Earnings Report /
Egypt

CIB: 2Q22 – Annually strong quarter but sequentially weak

  • A plunge in non-interest income and sequentially higher provisions wipe sequential growth

  • 1H22 still came in higher than 1H21 boosted by a robust topline coupled with a drop in provisions, despite higher OPEX

  • The stock is trading at P/E2022 of 5.2x and P/B2022 of 0.9x, on an attributable basis, post minority and appropriations

Al Ahly Pharos Securities Brokerage
25 July 2022

A plunge in non-interest income and sequentially higher provisions wipe sequential growth while margins and lower OPEX support earnings; LDR improves

CIB 2Q22 net profit post minority recorded a robust EGP3,511 billion (-17% q/q, +9% y/y), bringing 1H22 net profit post minority to EGP7.8 billion (+27% y/y).The sequential contraction came on the back of 1) weak non-interest income (on lower fees and commissions and investment income), and 2) higher booked provisions versus provisions reversals in the previous quarter, despite positive margins and lower OPEX. Healthy annual performance came on the back of: 1) strong margins, 2) healthy non-interest income, and 3) a plunge in provisions compared to 2Q21, whileOPEX and effective tax rate expanded compared to 2Q21.

1H22 still came in higher than 1H21 boosted by a robust topline coupled with a drop in provisions, despite higher OPEX.

It was a good quarter for lending activity as it expanded by 7.5% q/q bringing YTD growth to 16.7%, driven by corporate and retail segments. Deposits remained stable with YTD growth of 5%, pushing LDR ratio up to 45% (+312 bps q/q), despite offering competitive rates CDs with 14% yield over 4 years.

2Q22 results key takeaways were:

  • Net interest margin (NIM) strengthened to 6.0% (+10 bps q/q) on higher treasury exposure recording 43% of total assets (+6.8 pps q/q).

  • Non-interest income shrank as both investment income and fees and commissions income contracted. Thus, non-interest income to operating income weakened to stand at 12% in 2Q22 (-14.9 pps q/q).
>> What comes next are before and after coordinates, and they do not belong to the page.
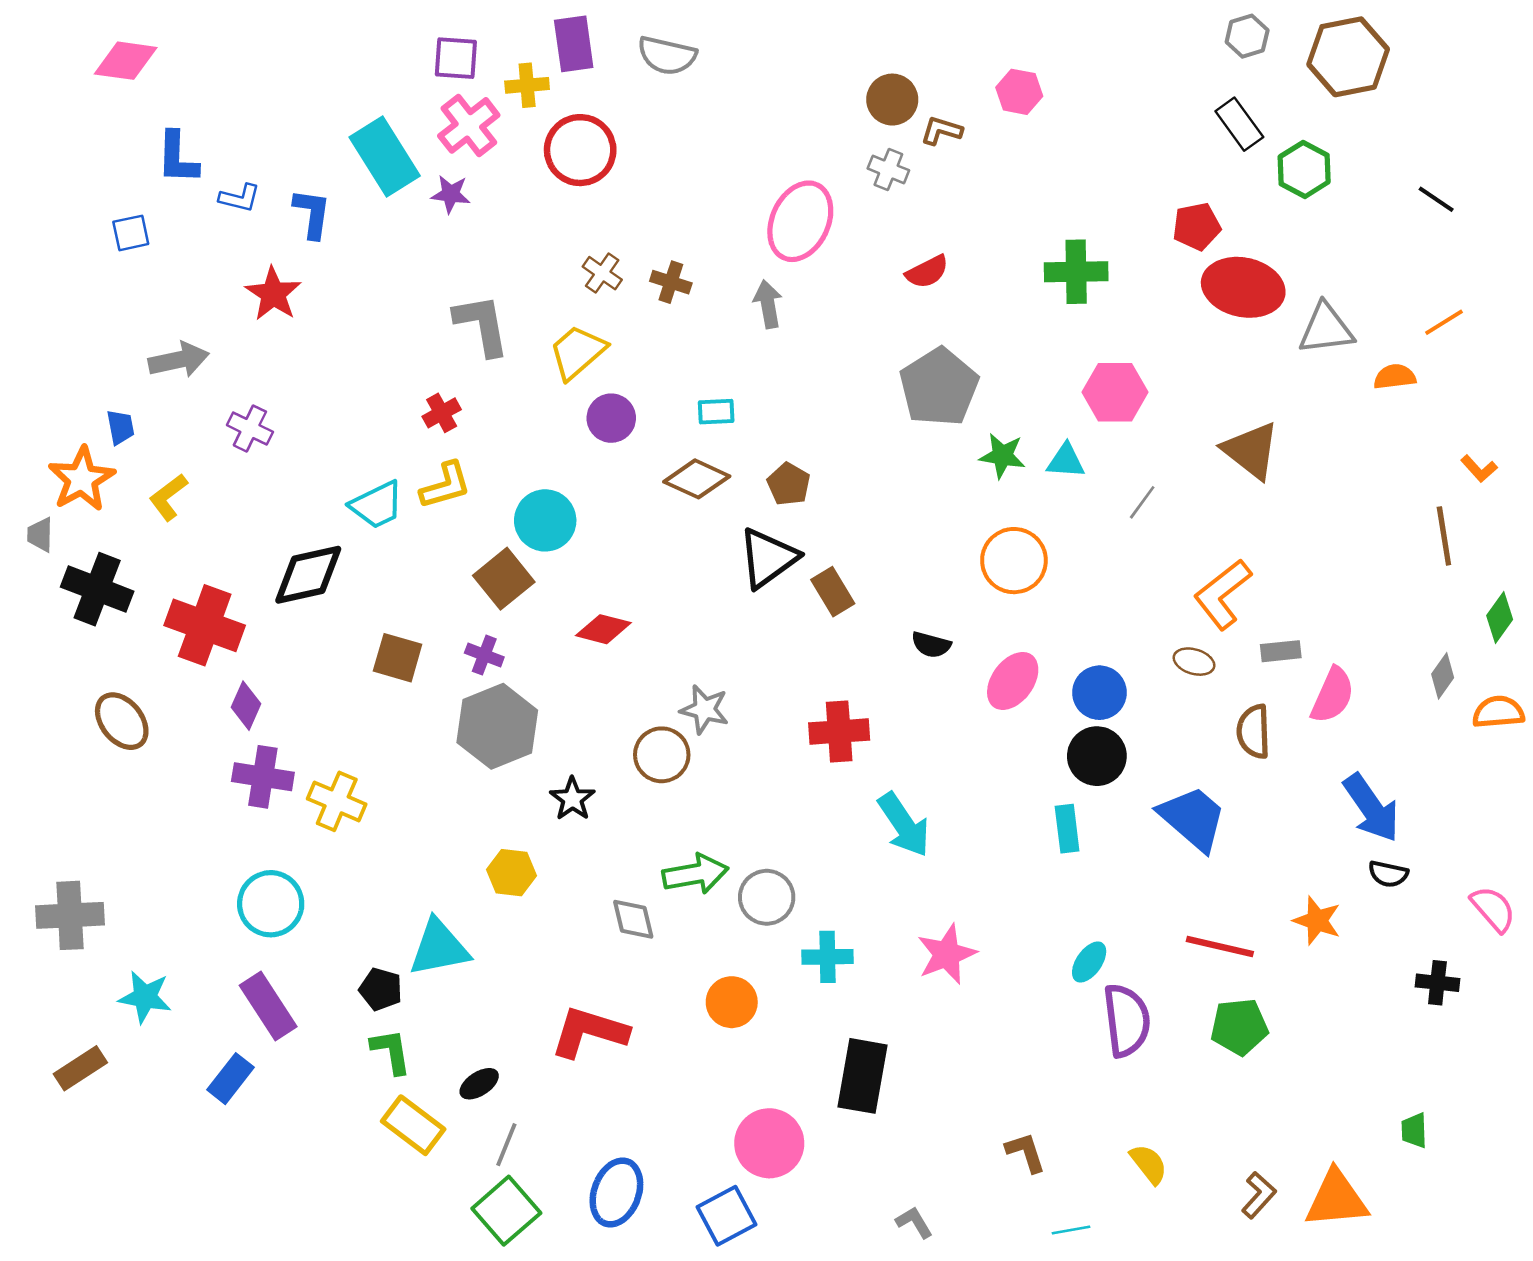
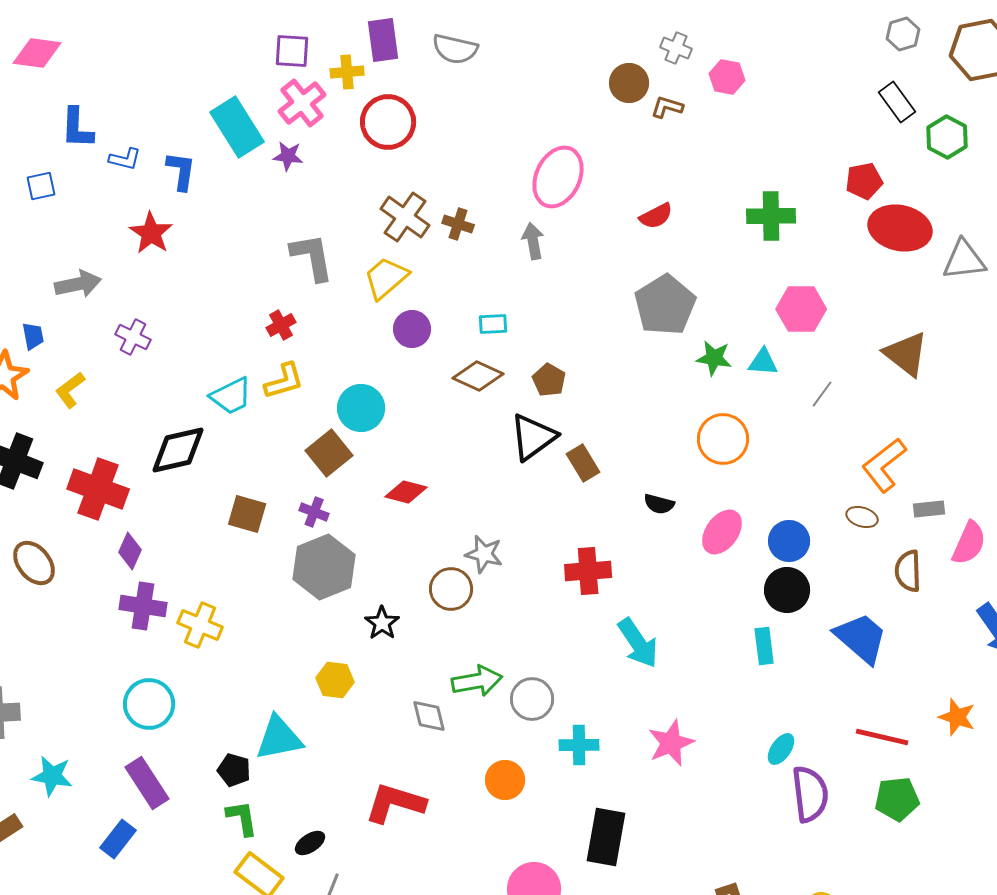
gray cross: (888, 169) -> (676, 48), moved
brown cross: (602, 273) -> (405, 217), size x1.6

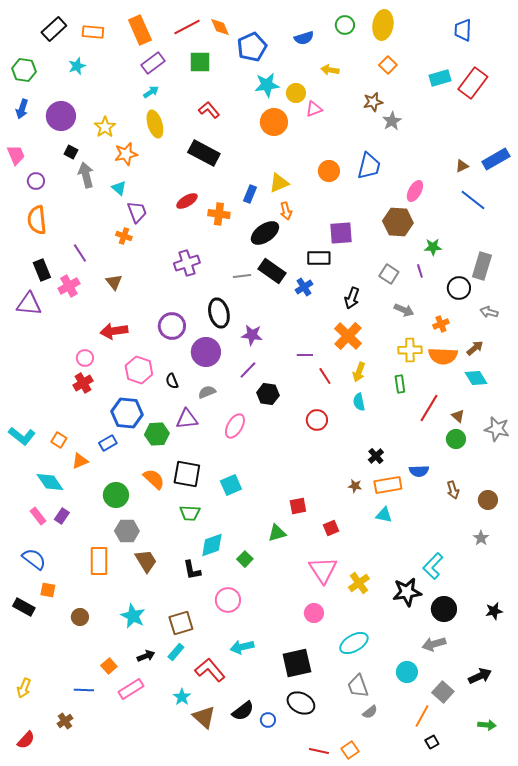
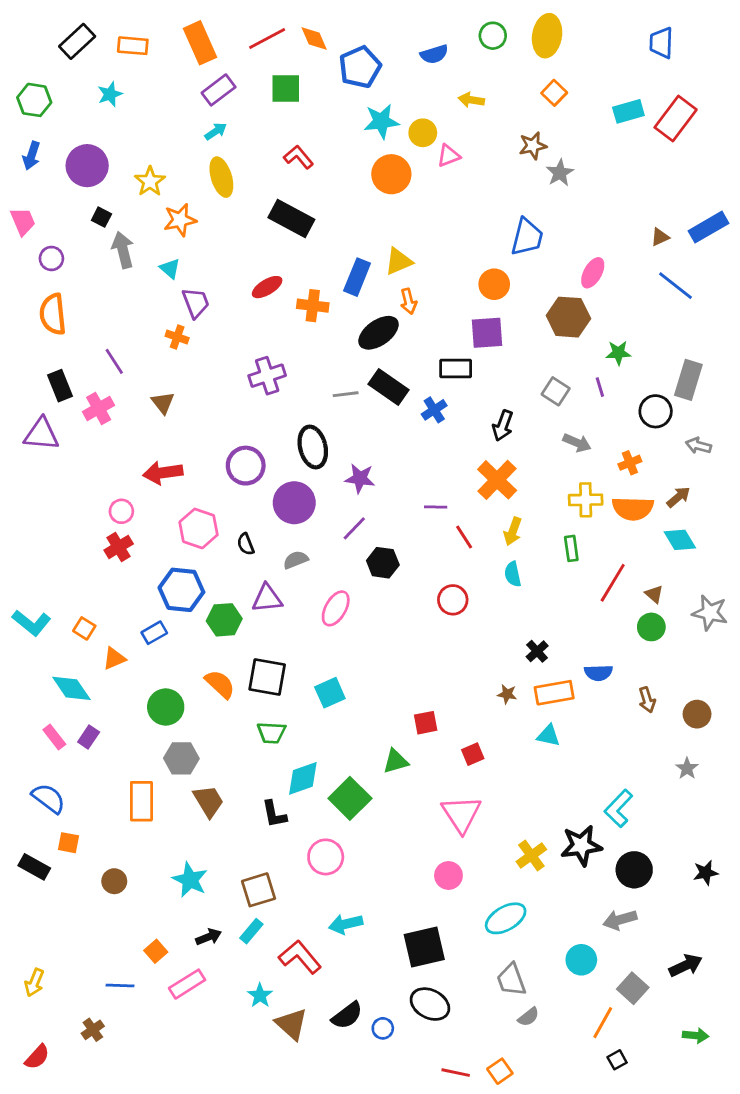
orange circle: (329, 171) -> (494, 284), moved
blue rectangle: (250, 194) -> (357, 277), size x1.4
green square: (245, 559) -> (350, 798), size x1.8
yellow cross: (359, 583) -> (531, 856), moved

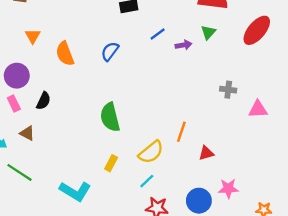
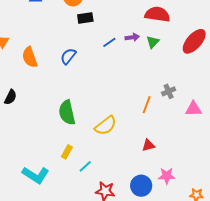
purple arrow: (183, 45) -> (132, 37), moved
gray cross: (228, 90) -> (169, 91), turned -32
orange line: (181, 132) -> (147, 105), moved
yellow semicircle: (151, 152) -> (106, 126), moved
cyan line: (147, 181) -> (85, 166), moved

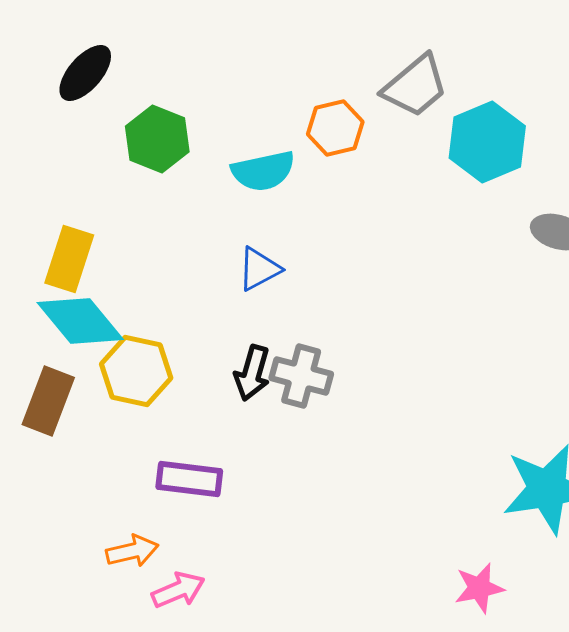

  • Efficiency slightly deteriorated where cost to income ratio recorded 34% (-10 bps q/q), as operating income contracted by 13% q/q against a 14% decline in operating expenses.

  • Provisions inched down at 217% (-0.98 pps q/q) despite lower non-performing loans ratio of 4.7% (-0.22 pps q/q) triggered by a growing loan portfolio. Cost of Risk recorded 0.2% (+0.33 pps q/q) versus an average of 0.6% over the past four quarters.

  • The effective tax rate recorded 32% (+1.4 pps q/q) versus an average of 29.8% over the past four quarters.

  • Lending activity expanded by 7.5% q/q bringing YTD growth to 16.7%, driven by corporate and retail segments. Deposits remained stable with YTD growth of 5%, pushing LDR ratio up to 45% (+312 bps q/q),as of Jun-end 2022.

  • CAR strengthened to stand at 28.8% (-1.8 pps q/q) as of Jun-end 2022.

COMI trading at multiples below its historical norms, despite a strong outlook

Management has healthy targets for 2022 including

  • A bottom line of 15-17% higher than 2021. We project EGP16.0 billion.

  • 10-15% deposit growth, but at local currency, but at least 50 to 55% of that to be in CASA.

  • On the loan side, the bank is pushing for north of 20% LC loan growth, 8-10% FC loan growth to give a blended rate of around 15% or more. Any capex financing will be incremental to the aforementioned figures. This should bring up LDRs slightly in both currencies.

  • Moving forward, the bank targets a more aggressive dividend payout plan (up from 15% to north of 25% for the next few years; we project a sustainable payout ratio of 20% ).

  • The stock is trading at P/E 2022 of 5.2x and P/B 2022 of 0.9x, on an attributable basis, post minority and appropriations. Egypt's banking sector average multiples stand at 3.1x P/E 2022 and 0.5x P/B 2022.